Lord Sir Keir of Starmer is attracting such glittering gems of the twenty-first century as: a lawyer who used to be married to Boris Johnson, some civil servants, and an ex-Tory PR man (his firm’s motto: ‘Redefining communications to deliver meaningful change’). Panto has higher standards.

‘If Starmer and Sunak were to go to Davos together, Starmer would be the one attracting the crowds

It is easy to sneer. But Labour has pulled some bigger names too, doing particularly well among international finance capitalists with a history of failed anti-Brexit predictions.

Labour offers hope to non-voters like the US billionaire and BlackRock CEO Larry Fink – someone who could look at failed politician George Osborne and think, ‘there’s a man worth £650,000 a year’. In 2016 Fink was among the sages who predicted a recession to punish the UK for voting for Brexit. He then failed to pop back up again later to accept any responsibility once the figures began to show the UK economy continuing to grow in quarter after quarter following the vote.
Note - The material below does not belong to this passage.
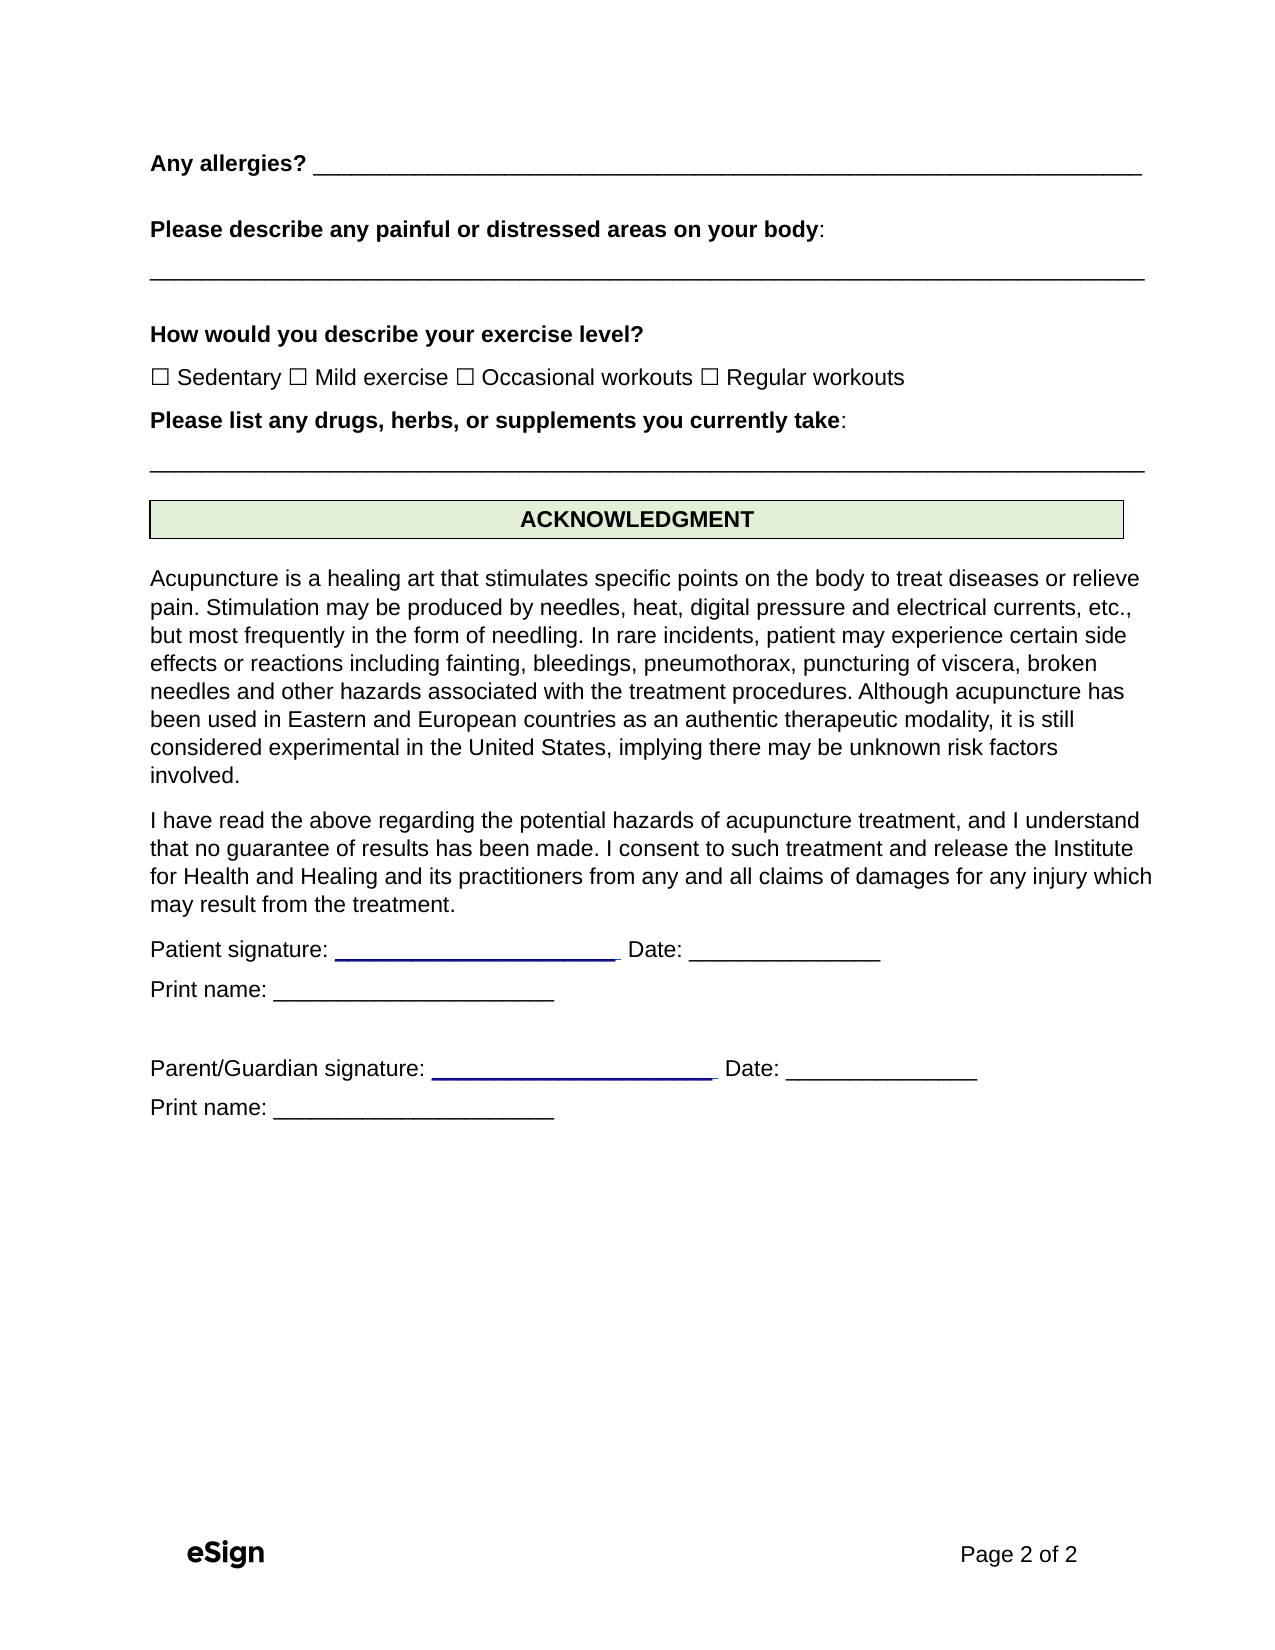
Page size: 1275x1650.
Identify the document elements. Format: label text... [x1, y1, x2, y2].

At the Labour conference, Rachel Reeves was strangely unashamed to publicise an endorsement from Mark Carney – the whiz appointed by David Cameron and George Osborne to head the Bank of England. In 2016 Carney disregarded the supposed political impartiality of his position to warn the electorate against voting for Brexit by invoking the threat of a recession which, of course, failed to arrive. Unemployment too failed to rise after the Brexit vote – especially his, as his spurious political intervention was met with no especially noticeable accountability.

Donor organs

The Financial Times struggled to disguise tumescence as it described how Labour succeeded in selling out in one day £400,000 of tickets to what sounds like a thrilling corporate event next February. 
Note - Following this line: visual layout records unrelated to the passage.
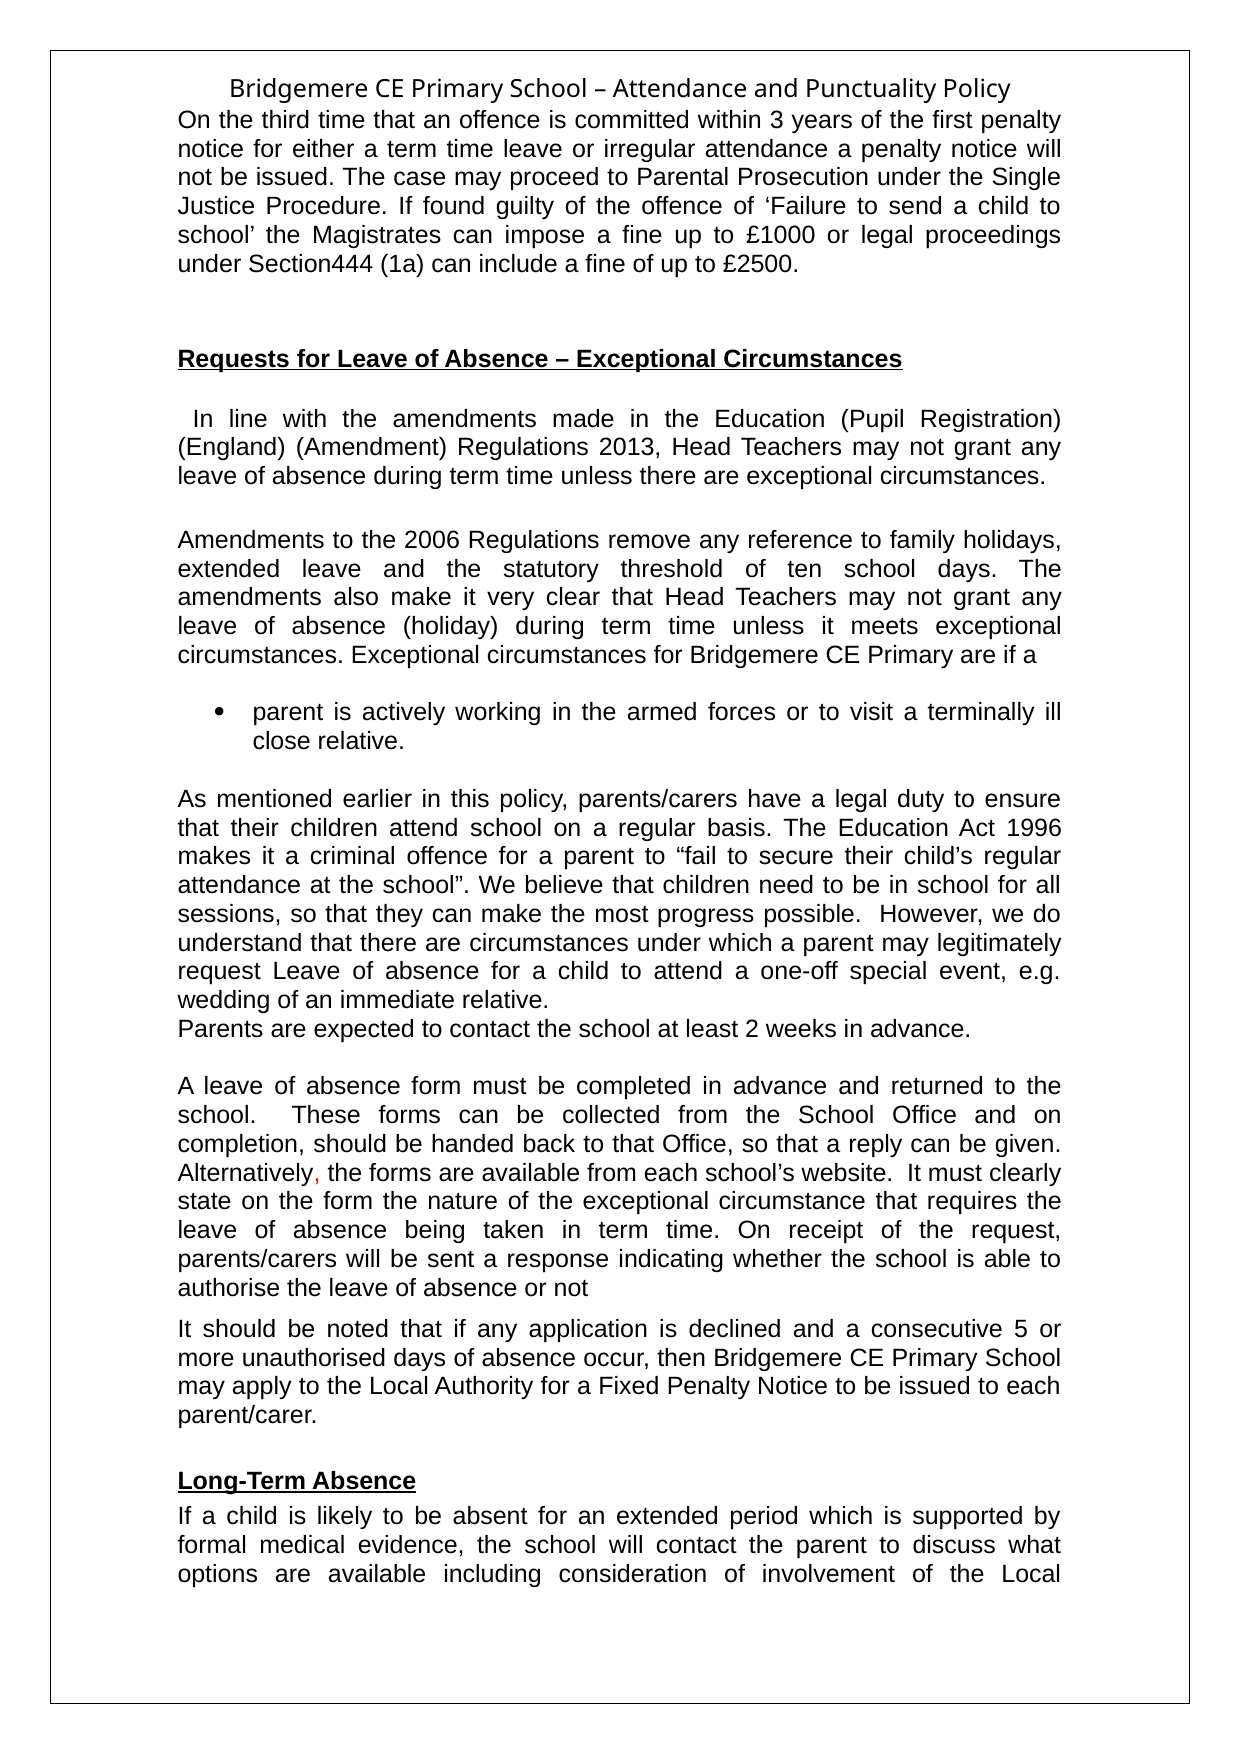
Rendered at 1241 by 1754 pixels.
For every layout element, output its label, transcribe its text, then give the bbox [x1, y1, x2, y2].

text On the third time that an offence is committed within 3 years of the first penalty notice for either a term time leave or irregular attendance a penalty notice will not be issued. The case may proceed to Parental Prosecution under the Single Justice Procedure. If found guilty of the offence of ‘Failure to send a child to school’ the Magistrates can impose a fine up to £1000 or legal proceedings under Section444 (1a) can include a fine of up to £2500. [177, 105, 1063, 277]
text Requests for Leave of Absence – Exceptional Circumstances [177, 344, 1063, 372]
text As mentioned earlier in this policy, parents/carers have a legal duty to ensure that their children attend school on a regular basis. The Education Act 1996 makes it a criminal offence for a parent to “fail to secure their child’s regular attendance at the school”. We believe that children need to be in school for all sessions, so that they can make the most progress possible. However, we do understand that there are circumstances under which a parent may legitimately request Leave of absence for a child to attend a one-off special event, e.g. wedding of an immediate relative. [177, 784, 1063, 1014]
text In line with the amendments made in the Education (Pupil Registration) (England) (Amendment) Regulations 2013, Head Teachers may not grant any leave of absence during term time unless there are exceptional circumstances. [177, 404, 1063, 490]
text Long-Term Absence [177, 1466, 1063, 1495]
text Parents are expected to contact the school at least 2 weeks in advance. [177, 1014, 1063, 1042]
text Amendments to the 2006 Regulations remove any reference to family holidays, extended leave and the statutory threshold of ten school days. The amendments also make it very clear that Head Teachers may not grant any leave of absence (holiday) during term time unless it meets exceptional circumstances. Exceptional circumstances for Bridgemere CE Primary are if a [177, 525, 1063, 669]
list parent is actively working in the armed forces or to visit a terminally ill close relative. [215, 697, 1063, 755]
text A leave of absence form must be completed in advance and returned to the school. These forms can be collected from the School Office and on completion, should be handed back to that Office, so that a reply can be given. Alternatively, the forms are available from each school’s website. It must clearly state on the form the nature of the exceptional circumstance that requires the leave of absence being taken in term time. On receipt of the request, parents/carers will be sent a response indicating whether the school is able to authorise the leave of absence or not [177, 1071, 1063, 1301]
text It should be noted that if any application is declined and a consecutive 5 or more unauthorised days of absence occur, then Bridgemere CE Primary School may apply to the Local Authority for a Fixed Penalty Notice to be issued to each parent/carer. [177, 1314, 1063, 1429]
text If a child is likely to be absent for an extended period which is supported by formal medical evidence, the school will contact the parent to discuss what options are available including consideration of involvement of the Local [177, 1501, 1063, 1587]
While mass political participation and party membership have died away, the charade of party politics has been able to continue in the UK thanks in no small part to infusions of resources from corporations and other moneyed elite sources. The corporate funding of political parties should be outlawed in order to force parties to rely for their existence on mass democratic participation.

Scottish Notional Party

The SNP conference suggested further that, for all its talk of independence, it is not serious about popular sovereignty. The party has decided that winning a majority of Scotland’s Commons seats would be a mandate for pressing for another independence referendum, drawing back from aiming for a majority of the Scottish vote. This means that the SNP could lose 13 of its current 43 seats at the next election (out of 59 Scottish seats in the Commons) and claim this as a popular mandate pressing for independence.

Meanwhile in EUtopia…

Our regular look at headlines from the EU member-states, where the complete absence of political, social or economic problems reminds us daily of the folly of Brexit: 

  • Poles polled: To great applause from the technocratic wing of the voidocracy, Poland’s Right-populist government looks beaten following the recent election. Government of this erstwhile bastion of EU Right-populism looks set to be taken over by a coalition led by EU replicant Donald Tusk. However, the out-going Polish government – with its history of causing trouble by butting heads with the EU leadership and recently squabbling with a NATO proxy – may only represent a less-developed form of EU Right-populism. Perhaps now the more advanced Right-populist, like Italy’s Georgia Meloni, is clearer in surrendering overarching loyalty to the EU and NATO, while busying themselves with culture wars within their own satrapy.
  • Germany: The government cut its forecast for economic growth; it now expects the economy to contract overall in 2023.
  • Germany: A regular survey of the business climate in the residential construction sector found it at its worst since the survey began in 1991.
  • France: The government pushed the first part of its budget legislation through the lower chamber of Parliament without a vote
  • France: A poll suggested that Marine Le Pen’s party is the single most popular ahead of elections to the EU’s ersatz Parliament in June.
  • Sweden: The second-largest party called for the military to be deployed to the streets of ‘vulnerable areas’ with high immigrant populations.